While lawmakers debate tougher laws, the rate of reported violent crime actually is down statewide.
During the first six months of 1994, violent crime fell 8 percent compared with crime in the first half of 1993, according to the Washington Association of Sheriffs and Police Chiefs.
In Spokane, the violent crime rate dropped 7 percent during the same period. However, that followed a steady increase in violent crime between 1989 and 1993, in which Spokane outpaced the state with a 29 percent jump in violent crime.
Statewide, the violent crime rate rose 6 percent during the same period.
Lawmakers say it’s time for a gettough approach instead of prevention programs such as those included in the state crime bill passed last year.
“Some of these programs are just sort of excuses … for bad personal choices that people make,” said Rep. Mike Padden, R-Spokane, who chairs the House Law and Justice Committee.
That sentiment, shared by many legislators from both parties, may spell doom for Lowry’s competing “Get Smart on Crime” package.
It includes stricter penalties for some crimes but spends $28 million on social programs designed to aid families and discourage youths from turning to crime in the first place.
But even if the get-tough agenda wins out, some question whether it will work.
“All of these things are being driven by emotion,” said Joseph Weis, a professor of sociology at the University of Washington. “Let’s recognize the emotional sensitivity … of the victims, but let’s step back and look at whether these proposals make sense.”
Weis said harsher sentences simply won’t deter some crimes.
“People who are going to commit a murder are going to be as likely to commit it regardless of the sanctions,” Weis said.
Padden counters that criminals who are locked up won’t be able to kill innocent people.
But keeping them there is expensive.
The state prison budget has swelled in recent years from $500 million in the 1989-91 biennium to $810 million in 1993-95.
Even without any changes to sentencing laws, the state will need to spend more than $1 billion in the coming biennium, according to the Department of Corrections.
And because prisons already are full, adding more to the system could mean letting non-violent criminals out sooner.
“I think there is a problem, especially in the juvenile justice system, because of the overwhelming numbers they process,” said Dave Peffer, assistant chief of the Spokane Police Department.
He said non-violent juvenile offenders rarely receive any serious punishment because there is no room to incarcerate them.
“The product of that system, of course, is by the time that person reaches 18 or 19, the criminal lifestyle is deeply entrenched,” he said.

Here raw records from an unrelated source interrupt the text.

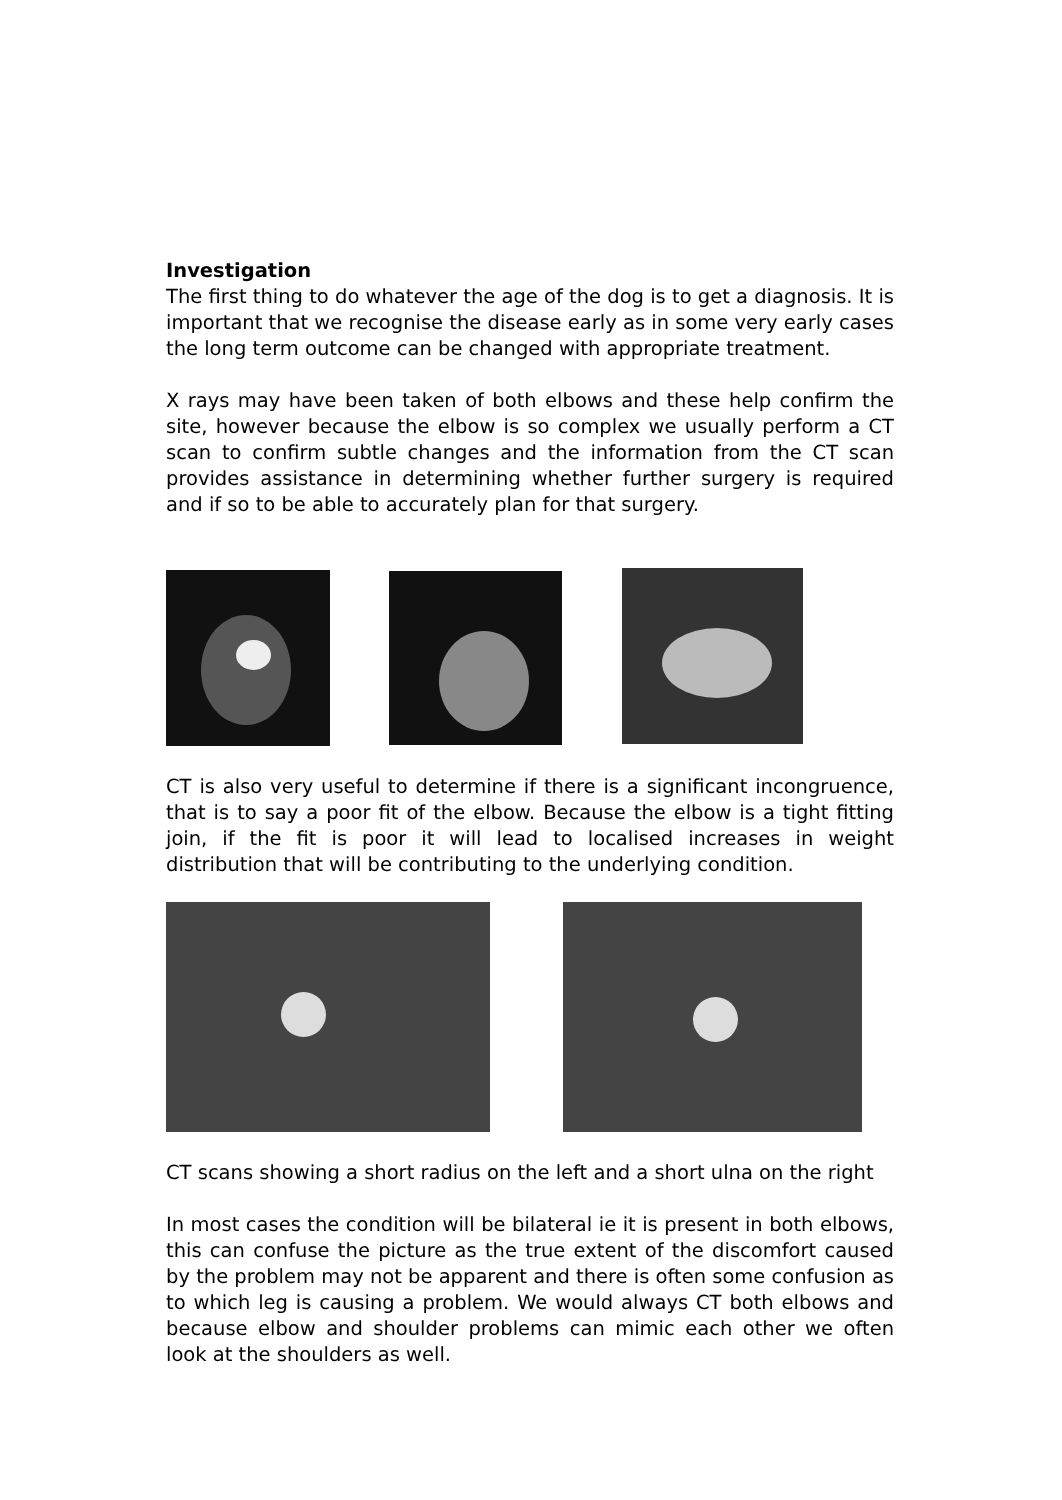Investigation
The first thing to do whatever the age of the dog is to get a diagnosis. It is important that we recognise the disease early as in some very early cases the long term outcome can be changed with appropriate treatment.
X rays may have been taken of both elbows and these help confirm the site, however because the elbow is so complex we usually perform a CT scan to confirm subtle changes and the information from the CT scan provides assistance in determining whether further surgery is required and if so to be able to accurately plan for that surgery.
CT is also very useful to determine if there is a significant incongruence, that is to say a poor fit of the elbow. Because the elbow is a tight fitting join, if the fit is poor it will lead to localised increases in weight distribution that will be contributing to the underlying condition.
CT scans showing a short radius on the left and a short ulna on the right
In most cases the condition will be bilateral ie it is present in both elbows, this can confuse the picture as the true extent of the discomfort caused by the problem may not be apparent and there is often some confusion as to which leg is causing a problem. We would always CT both elbows and because elbow and shoulder problems can mimic each other we often look at the shoulders as well.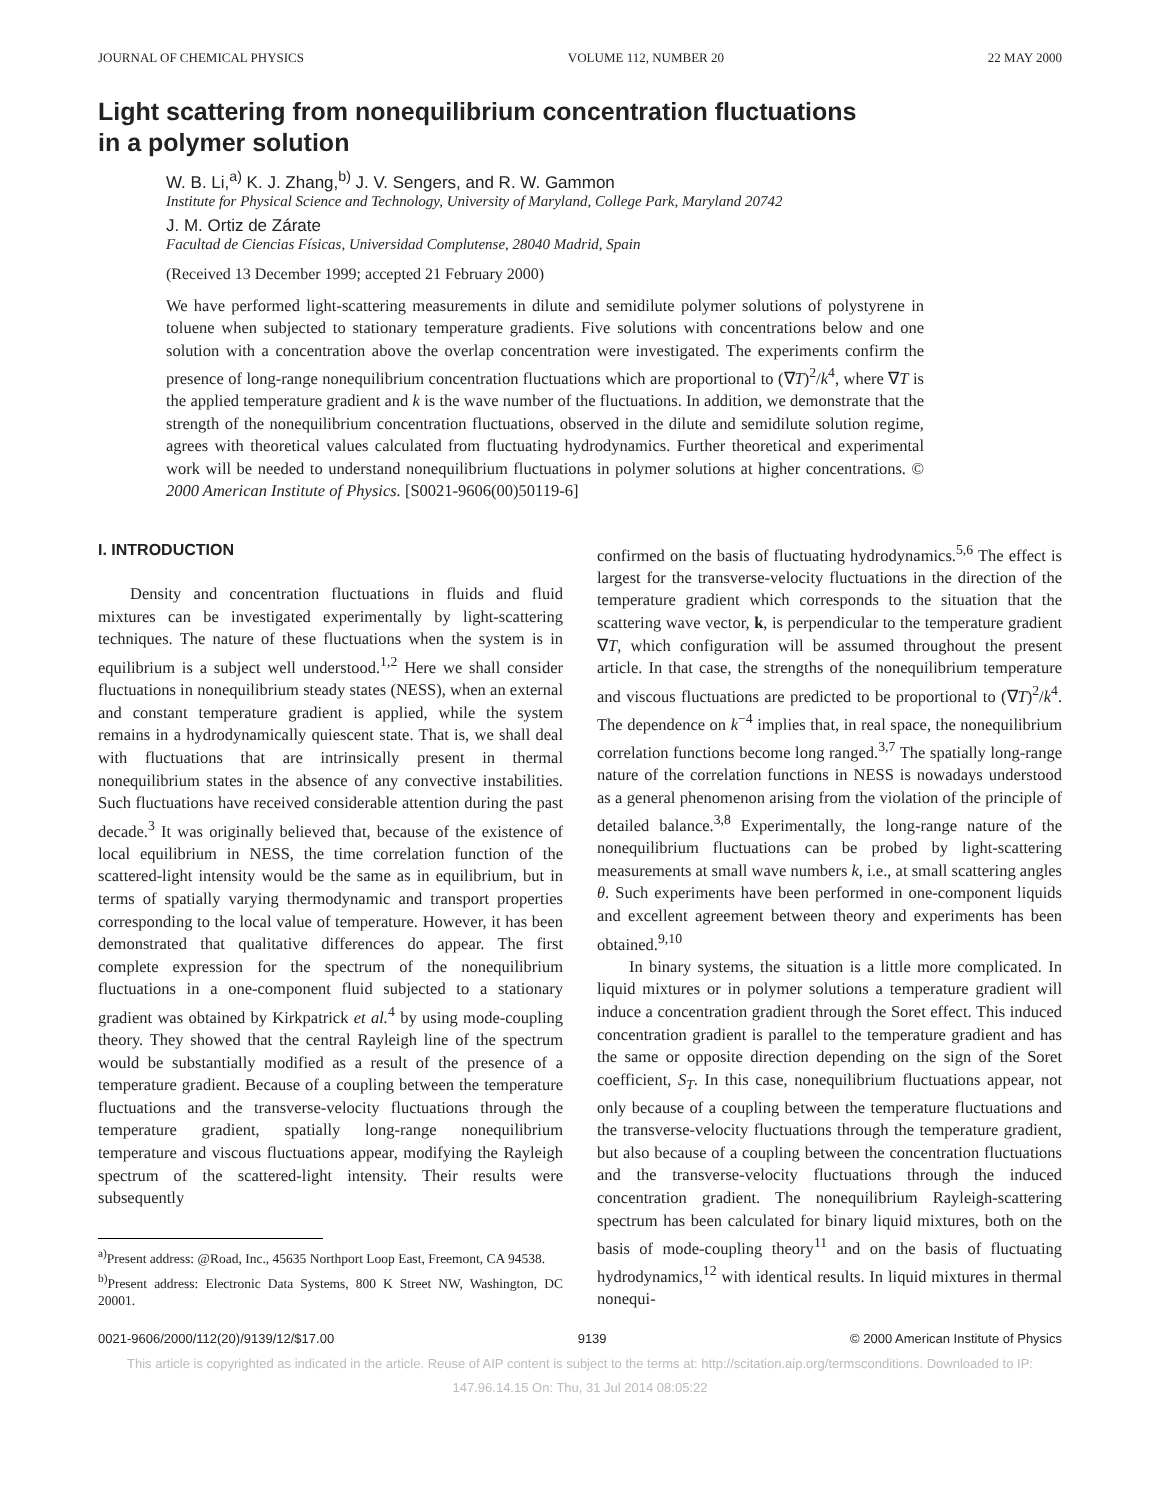JOURNAL OF CHEMICAL PHYSICS VOLUME 112, NUMBER 20 22 MAY 2000
Light scattering from nonequilibrium concentration fluctuations
in a polymer solution
W. B. Li,<sup>a)</sup> K. J. Zhang,<sup>b)</sup> J. V. Sengers, and R. W. Gammon
Institute for Physical Science and Technology, University of Maryland, College Park, Maryland 20742
J. M. Ortiz de Zárate
Facultad de Ciencias Físicas, Universidad Complutense, 28040 Madrid, Spain
(Received 13 December 1999; accepted 21 February 2000)
We have performed light-scattering measurements in dilute and semidilute polymer solutions of polystyrene in toluene when subjected to stationary temperature gradients. Five solutions with concentrations below and one solution with a concentration above the overlap concentration were investigated. The experiments confirm the presence of long-range nonequilibrium concentration fluctuations which are proportional to (∇T)<sup>2</sup>/k<sup>4</sup>, where ∇T is the applied temperature gradient and k is the wave number of the fluctuations. In addition, we demonstrate that the strength of the nonequilibrium concentration fluctuations, observed in the dilute and semidilute solution regime, agrees with theoretical values calculated from fluctuating hydrodynamics. Further theoretical and experimental work will be needed to understand nonequilibrium fluctuations in polymer solutions at higher concentrations. © 2000 American Institute of Physics. [S0021-9606(00)50119-6]
I. INTRODUCTION
Density and concentration fluctuations in fluids and fluid mixtures can be investigated experimentally by light-scattering techniques. The nature of these fluctuations when the system is in equilibrium is a subject well understood.<sup>1,2</sup> Here we shall consider fluctuations in nonequilibrium steady states (NESS), when an external and constant temperature gradient is applied, while the system remains in a hydrodynamically quiescent state. That is, we shall deal with fluctuations that are intrinsically present in thermal nonequilibrium states in the absence of any convective instabilities. Such fluctuations have received considerable attention during the past decade.<sup>3</sup> It was originally believed that, because of the existence of local equilibrium in NESS, the time correlation function of the scattered-light intensity would be the same as in equilibrium, but in terms of spatially varying thermodynamic and transport properties corresponding to the local value of temperature. However, it has been demonstrated that qualitative differences do appear. The first complete expression for the spectrum of the nonequilibrium fluctuations in a one-component fluid subjected to a stationary gradient was obtained by Kirkpatrick et al.<sup>4</sup> by using mode-coupling theory. They showed that the central Rayleigh line of the spectrum would be substantially modified as a result of the presence of a temperature gradient. Because of a coupling between the temperature fluctuations and the transverse-velocity fluctuations through the temperature gradient, spatially long-range nonequilibrium temperature and viscous fluctuations appear, modifying the Rayleigh spectrum of the scattered-light intensity. Their results were subsequently
<sup>a)</sup> Present address: @Road, Inc., 45635 Northport Loop East, Freemont, CA 94538.
<sup>b)</sup> Present address: Electronic Data Systems, 800 K Street NW, Washington, DC 20001.
confirmed on the basis of fluctuating hydrodynamics.<sup>5,6</sup> The effect is largest for the transverse-velocity fluctuations in the direction of the temperature gradient which corresponds to the situation that the scattering wave vector, k, is perpendicular to the temperature gradient ∇T, which configuration will be assumed throughout the present article. In that case, the strengths of the nonequilibrium temperature and viscous fluctuations are predicted to be proportional to (∇T)<sup>2</sup>/k<sup>4</sup>. The dependence on k<sup>−4</sup> implies that, in real space, the nonequilibrium correlation functions become long ranged.<sup>3,7</sup> The spatially long-range nature of the correlation functions in NESS is nowadays understood as a general phenomenon arising from the violation of the principle of detailed balance.<sup>3,8</sup> Experimentally, the long-range nature of the nonequilibrium fluctuations can be probed by light-scattering measurements at small wave numbers k, i.e., at small scattering angles θ. Such experiments have been performed in one-component liquids and excellent agreement between theory and experiments has been obtained.<sup>9,10</sup>
In binary systems, the situation is a little more complicated. In liquid mixtures or in polymer solutions a temperature gradient will induce a concentration gradient through the Soret effect. This induced concentration gradient is parallel to the temperature gradient and has the same or opposite direction depending on the sign of the Soret coefficient, S<sub>T</sub>. In this case, nonequilibrium fluctuations appear, not only because of a coupling between the temperature fluctuations and the transverse-velocity fluctuations through the temperature gradient, but also because of a coupling between the concentration fluctuations and the transverse-velocity fluctuations through the induced concentration gradient. The nonequilibrium Rayleigh-scattering spectrum has been calculated for binary liquid mixtures, both on the basis of mode-coupling theory<sup>11</sup> and on the basis of fluctuating hydrodynamics,<sup>12</sup> with identical results. In liquid mixtures in thermal nonequi-
0021-9606/2000/112(20)/9139/12/$17.00 9139 © 2000 American Institute of Physics
This article is copyrighted as indicated in the article. Reuse of AIP content is subject to the terms at: http://scitation.aip.org/termsconditions. Downloaded to IP:
147.96.14.15 On: Thu, 31 Jul 2014 08:05:22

Lowry’s crime package includes money for services aimed at children, but critics argue that money would be wasted by state bureaucracies.
Lowry can’t even veto the “Hard Time for Armed Crime” initiative, which requires the approval of the House and Senate to be passed.
It was sent to the Legislature after garnering more than 236,000 signatures of state voters.
The signature drive was coordinated by David LaCourse, who ran the successful “Three Strikes You’re Out” campaign two years ago.
He called the current debate a “litmus test” for the new Legislature.
“We feel the vote on ‘Hard Time for Armed Crime’ will indicate just how much the Legislature has changed from last year,” LaCourse said.